I’ll do everything I can to thwart attempts to stop me speaking up in parliament on behalf of my constituents about these concerns, as you elected me to do. More than a million people have already signed a petition against the prorogation of parliament, including thousands in Stretford and Urmston. Please add your signature if you share my deep concern that our democracy is being hijacked by an utterly unscrupulous Prime Minister. You can do so here.

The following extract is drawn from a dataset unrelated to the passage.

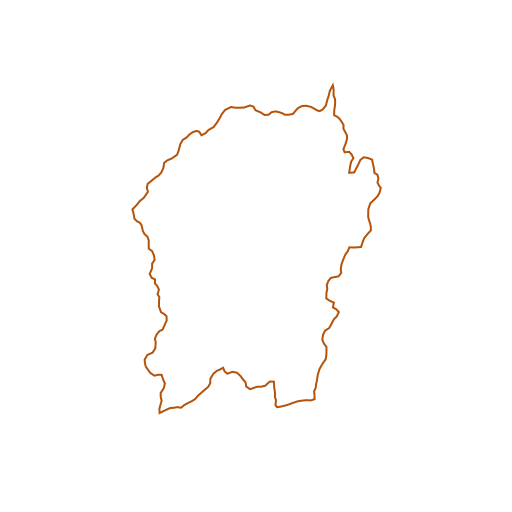 the district of Itaúna, Minas Gerais, Brazil, rotated 35°
{"feature_id": "56859067B71010980379749", "entity_name": "Itaúna", "entity_type": "district", "adm_level": 2, "iso_a3": "BRA", "parent_name": "Brazil", "parent_adm1": "Minas Gerais", "projection": "equal_earth", "projection_center": [-44.581, -20.081], "detail": "fine", "context": "isolated", "style": "outline", "palette": "amber", "viewbox_px": 512, "rotation_deg": 35, "n_neighbors": 0, "source": "geoboundaries", "source_scale": "gbopen_adm2", "svg_char_len": 3340}
<svg xmlns="http://www.w3.org/2000/svg" viewBox="0 0 512 512"><g transform="rotate(35 256 256)"><path d="M267.1,439.9L270.4,433.9L273.1,429.5L275.5,427.7L278.3,424.9L281.6,423.3L282.8,419.1L284.7,415.3L286.7,411.7L288.1,408.4L288.6,403.8L289.5,400.0L290.6,395.6L291.9,390.6L291.5,386.6L289.0,382.6L288.6,377.1L289.8,372.5L291.6,369.6L293.2,366.4L296.4,368.5L300.0,368.9L303.1,364.4L307.4,362.5L312.2,363.2L316.2,364.6L319.8,365.4L322.9,368.5L327.5,368.5L329.5,365.8L331.9,362.4L334.9,360.4L337.9,357.1L339.3,351.0L342.7,348.7L346.4,353.3L349.9,357.0L352.5,360.8L355.1,362.6L357.3,366.8L360.0,367.8L363.2,364.6L366.9,360.3L369.5,356.6L371.5,353.8L373.5,351.1L376.3,348.4L380.1,345.1L383.9,342.7L386.1,339.6L383.3,335.9L381.2,333.5L380.5,329.7L378.8,326.7L377.3,322.9L374.9,318.3L372.9,312.3L372.3,306.3L372.3,300.7L370.5,296.9L368.5,293.8L365.9,290.1L361.5,288.6L358.2,286.4L356.0,281.8L355.4,277.4L357.3,273.0L356.6,267.2L356.1,263.3L356.8,259.0L356.0,254.4L352.0,253.6L348.5,254.0L346.5,249.5L342.1,250.4L337.9,250.4L334.8,245.7L333.3,242.1L330.6,239.1L329.6,234.9L329.9,230.9L333.0,227.7L335.3,225.3L335.5,221.0L332.8,217.9L330.8,213.7L329.6,209.2L328.4,203.8L328.4,199.1L327.5,195.4L331.2,193.0L334.3,190.5L336.9,188.4L335.7,184.5L334.4,179.4L334.8,173.6L335.4,169.1L333.3,166.2L330.6,163.7L328.1,161.9L325.7,159.9L323.6,156.9L321.2,153.3L319.4,147.3L320.6,141.5L321.3,137.1L320.8,132.9L319.1,128.6L316.5,127.8L313.4,126.2L311.9,122.4L308.9,119.8L305.4,120.0L302.4,116.6L299.1,113.6L295.8,110.5L291.2,111.6L287.6,113.4L286.4,117.6L287.2,121.8L287.9,127.2L288.5,131.2L284.6,134.4L281.9,129.0L279.8,124.2L279.7,120.0L276.1,118.0L272.6,117.2L269.1,120.2L266.4,118.4L265.1,113.0L263.4,107.8L261.3,105.0L258.0,103.3L254.5,101.5L252.7,98.6L249.9,97.2L246.3,95.9L243.2,95.3L239.2,95.8L236.5,91.7L234.6,87.9L232.6,84.5L230.4,81.9L227.5,80.1L224.1,75.1L221.0,72.1L221.8,78.5L223.6,82.9L224.9,87.3L226.9,92.6L226.6,97.6L225.1,100.8L222.5,101.7L219.5,101.9L215.6,102.3L211.0,104.1L207.7,106.8L205.6,110.6L205.1,114.4L204.8,118.4L201.7,121.6L198.6,123.7L195.6,124.0L192.0,125.1L189.0,126.4L186.3,129.2L185.3,133.0L182.1,135.6L177.4,135.7L172.0,136.9L168.3,135.1L164.8,136.1L161.1,141.2L156.9,144.4L153.8,146.5L150.1,148.3L146.9,154.1L146.6,159.5L147.2,163.7L147.5,169.3L147.3,174.8L144.8,180.0L144.3,184.1L142.1,188.4L138.3,186.8L135.6,187.6L133.1,190.9L131.8,194.6L131.1,199.1L129.4,202.8L129.8,207.8L131.9,213.2L133.3,218.3L131.1,224.3L128.3,228.9L127.4,232.5L129.6,236.9L130.5,241.7L130.1,245.9L128.6,249.3L127.4,253.7L125.9,259.1L127.4,262.6L130.7,265.5L130.7,272.8L129.2,278.0L129.0,282.8L128.0,288.6L131.7,291.8L135.1,295.2L138.5,295.8L141.4,295.4L144.1,296.1L146.4,298.0L148.9,300.4L151.9,301.9L156.0,302.5L159.4,304.9L161.6,308.3L164.0,311.5L168.1,311.6L172.0,314.0L175.2,317.3L175.2,321.7L178.0,325.7L179.2,331.7L183.1,333.7L186.8,333.1L188.9,336.4L192.5,337.3L195.8,339.3L197.3,343.8L200.4,345.1L202.5,348.7L205.5,353.0L210.4,356.5L214.1,356.2L217.2,356.6L219.8,360.0L220.9,365.8L221.7,370.0L220.0,372.8L219.6,377.2L220.6,381.7L223.5,384.4L226.5,389.5L226.7,394.6L223.8,399.2L224.2,404.7L226.5,407.5L229.3,409.9L232.4,411.0L236.5,412.4L241.4,412.3L244.3,409.1L246.9,407.5L250.4,410.2L254.5,412.7L256.2,417.0L256.5,423.0L258.9,426.2L261.7,428.7L263.1,432.7L264.5,436.6L267.1,439.9Z" fill="none" stroke="#b45309" stroke-width="2"/></g></svg>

Finally, on a happier note, I’d like to pass on my congratulations to Remembering Srebrenica, who’ve won a Queen’s Award for Voluntary Service, which was presented to them in Gorton Monastery this week. I travelled to Bosnia with the charity in 2016, and learnt so much about the terrible genocide that took place there in 1995, when 8000 Muslim men and boys were murdered. And last month I was honoured to present Manchester Museum and the University of Manchester with their Museum of Sanctuary and University of Sanctuary awards, for their work with asylum seekers and refugees. As we stare into the abyss of a No deal rupture from the EU, the work of these three organisations reminded me powerfully of our common humanity, and that nations and communities coming together is the best way to protect our security and peace.